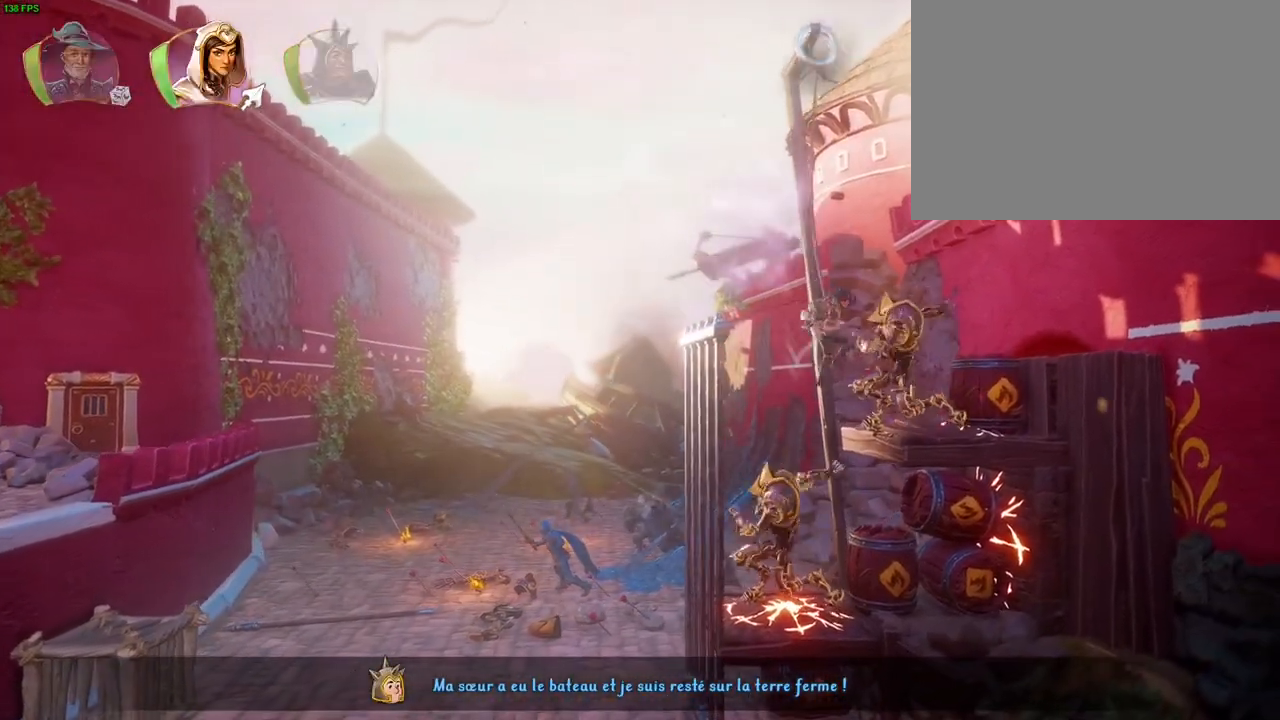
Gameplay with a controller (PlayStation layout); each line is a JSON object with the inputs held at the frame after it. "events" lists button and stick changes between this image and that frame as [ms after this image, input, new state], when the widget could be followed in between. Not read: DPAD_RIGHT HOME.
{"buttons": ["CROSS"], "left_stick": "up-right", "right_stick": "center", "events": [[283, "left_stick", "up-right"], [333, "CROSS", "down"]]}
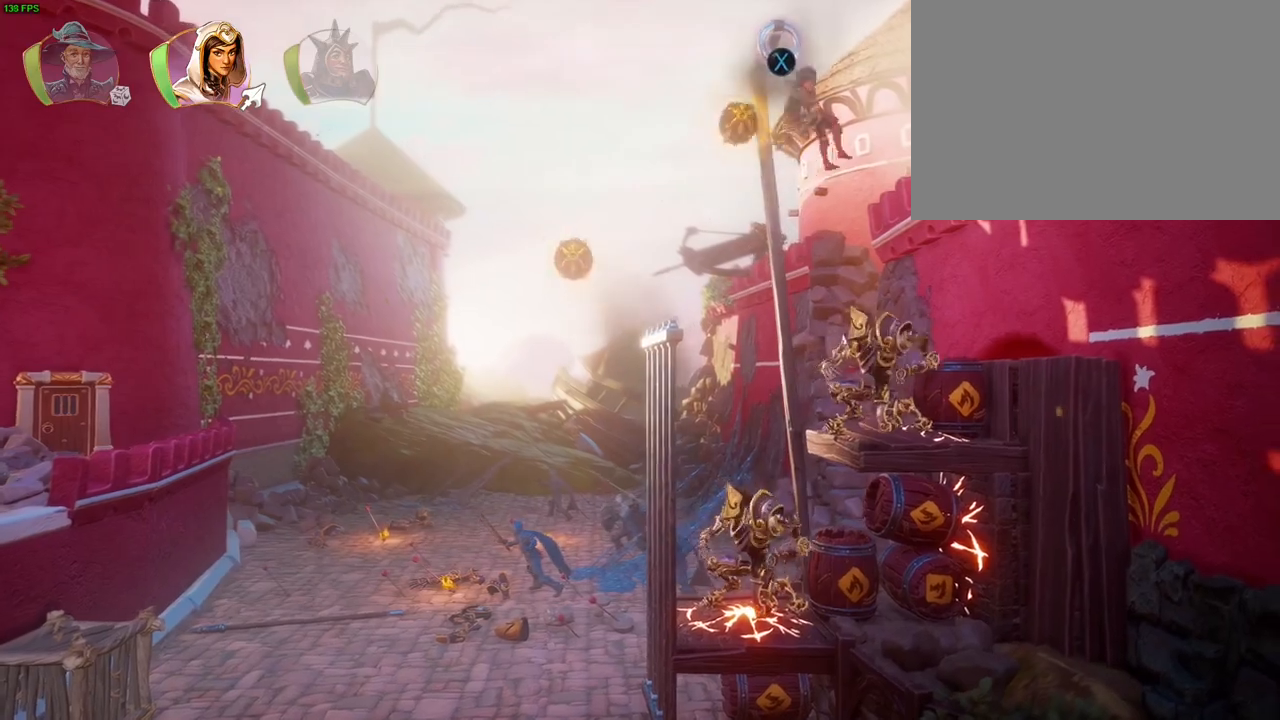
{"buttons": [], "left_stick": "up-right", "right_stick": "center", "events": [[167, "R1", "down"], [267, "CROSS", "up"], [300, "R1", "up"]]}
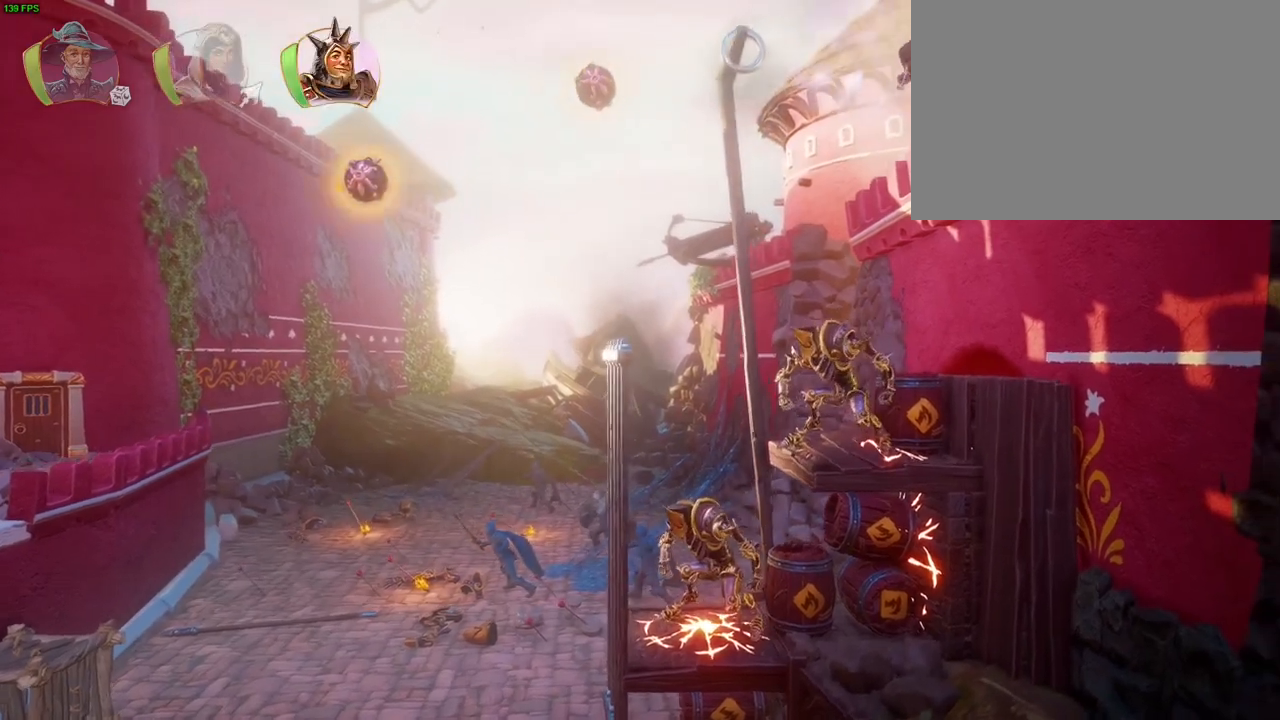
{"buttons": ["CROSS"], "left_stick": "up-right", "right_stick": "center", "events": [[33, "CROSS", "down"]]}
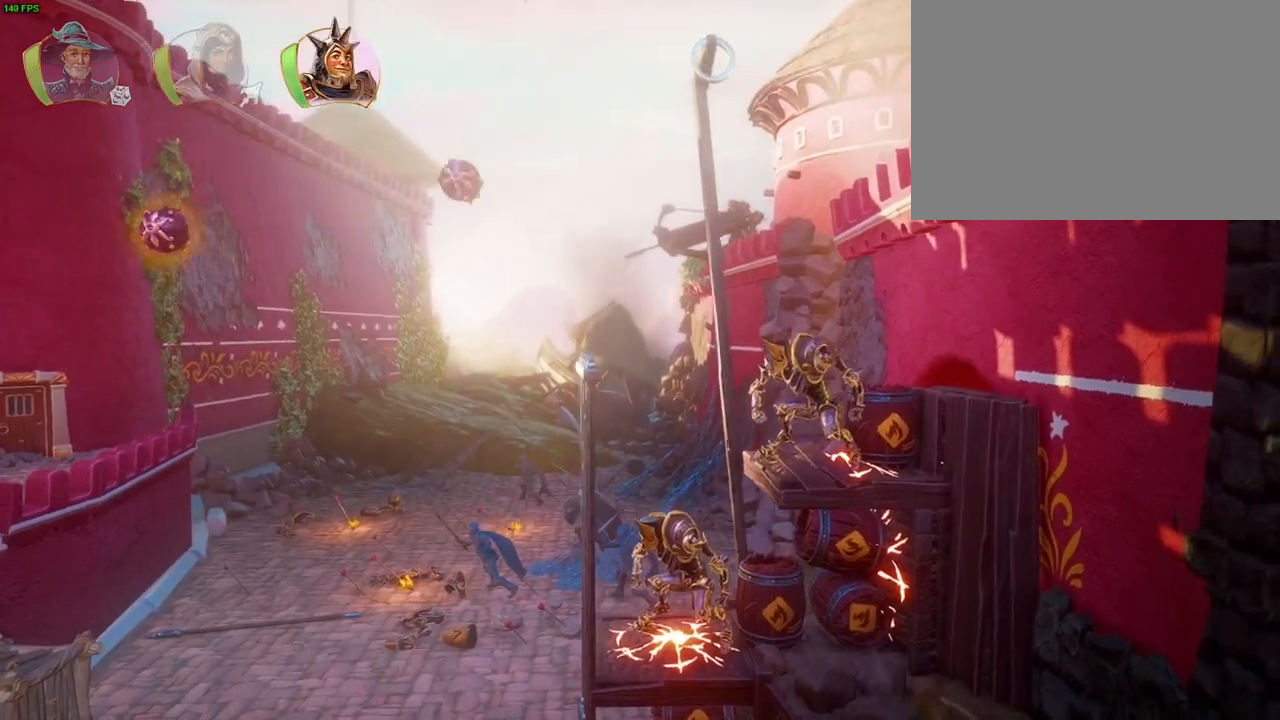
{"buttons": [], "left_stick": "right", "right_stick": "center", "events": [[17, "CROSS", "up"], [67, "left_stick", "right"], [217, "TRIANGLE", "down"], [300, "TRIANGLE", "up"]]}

### [WHAT TO WORK ON]
Give the records again exactly, without pictures.

### [YOUR RESPONSE]
Gameplay with a controller (PlayStation layout); each line is a JSON object with the inputs held at the frame after it. "events" lists button and stick changes between this image and that frame as [ms after this image, input, new state], when the widget could be followed in between. Not read: DPAD_RIGHT HOME.
{"buttons": ["CROSS"], "left_stick": "up-right", "right_stick": "center", "events": [[283, "left_stick", "up-right"], [333, "CROSS", "down"]]}
{"buttons": [], "left_stick": "up-right", "right_stick": "center", "events": [[167, "R1", "down"], [267, "CROSS", "up"], [300, "R1", "up"]]}
{"buttons": ["CROSS"], "left_stick": "up-right", "right_stick": "center", "events": [[33, "CROSS", "down"]]}
{"buttons": [], "left_stick": "right", "right_stick": "center", "events": [[17, "CROSS", "up"], [67, "left_stick", "right"], [217, "TRIANGLE", "down"], [300, "TRIANGLE", "up"]]}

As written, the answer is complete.